1. Premium Tax Credits (PTCs)

These reduce the amount someone pays each month for a Marketplace plan. 

2. Cost-Sharing Reductions (CSRs)

These lower out-of-pocket costs (deductibles, copays) for lower-income individuals on Silver plans.

 

What to Expect

  • Federal enhancements to Marketplace subsidies are expected to decrease or sunset for 2026
  • If this happens, Marketplace premiums will rise for many individuals next year
  • Employees may wonder whether these premium increases allow them, or their dependents, to move into the employer’s group health plan mid-year

Important Compliance Note

IRS Code Section 125 rules require employees to keep their health plan elections in place for the entire plan year unless they experience a qualifying event (a “Permitted Election Change Event”) that permits a mid-year change.

A Marketplace premium increase does not create mid-year enrollment rights!

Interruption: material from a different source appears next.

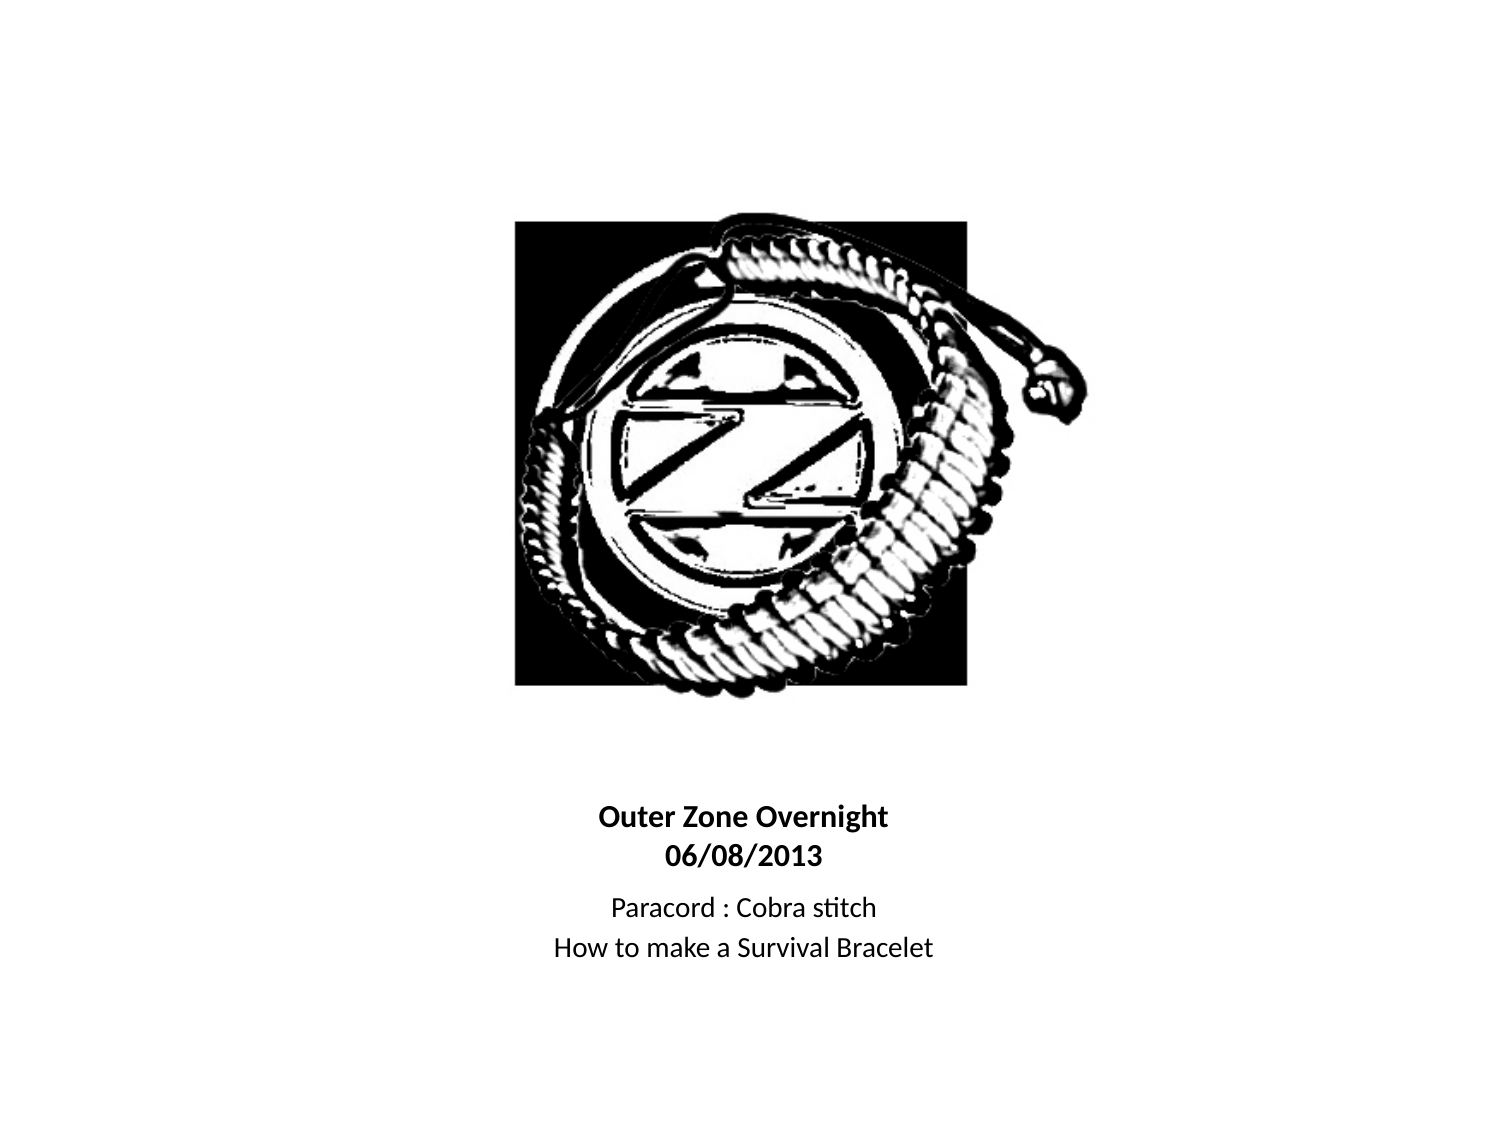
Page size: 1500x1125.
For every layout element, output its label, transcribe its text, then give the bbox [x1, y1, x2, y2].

Increases in Marketplace premiums or reductions in subsidies:

  • Are treated as cost changes to outside coverage and not changes in eligibility
  • Do not meet the criteria for a permitted election change event
  • Do not allow mid-year enrollment into the employer’s plan

Why is this the case?

  • Section 125’s “cost change” provision applies only to cost changes within the employer’s own group health plan.
  • It does not extend to Marketplace (QHP) plans or any other external coverage.
  • Even substantial Marketplace premium changes do not override these rules.

 

Guidance for employees

  • Employees experiencing higher Marketplace premiums will need to wait until their next annual open enrollment period to make a change to their employer plan election.
  • Financial impacts on external coverage alone do not qualify as a basis for a mid-year switch under Section 125 rules.

 

As of the date of this email, the Senate has rejected both the extension of the tax credits/enhanced funding and an alternative plan to fund expanded Health Savings Accounts.

 

While every effort has been taken in compiling this information to ensure that its contents are totally accurate, neither the publisher nor the author can accept liability for any inaccuracies or changed circumstances of any information herein or for the consequences of any reliance placed upon it. This publication is distributed on the understanding that the publisher is not engaged in rendering legal, accounting, or other professional advice or services. Readers should always seek professional advice before entering into any commitments.